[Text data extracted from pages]
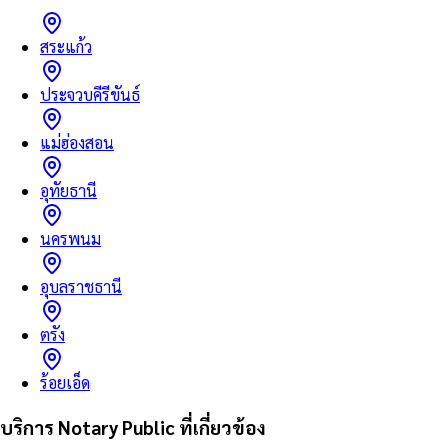
สระแก้ว
ประจวบคีรีขันธ์
แม่ฮ่องสอน
อุทัยธานี
นครพนม
อุบลราชธานี
ตรัง
ร้อยเอ็ด
บริการ Notary Public ที่เกี่ยวข้อง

◆ ACTIVITY: Extract every line of text from all of the records above, reproducing each character for character. Omit the pictures from your answer.

◆ OUTPUT OF THE TASK:
สระแก้ว
ประจวบคีรีขันธ์
แม่ฮ่องสอน
อุทัยธานี
นครพนม
อุบลราชธานี
ตรัง
ร้อยเอ็ด
บริการ Notary Public ที่เกี่ยวข้อง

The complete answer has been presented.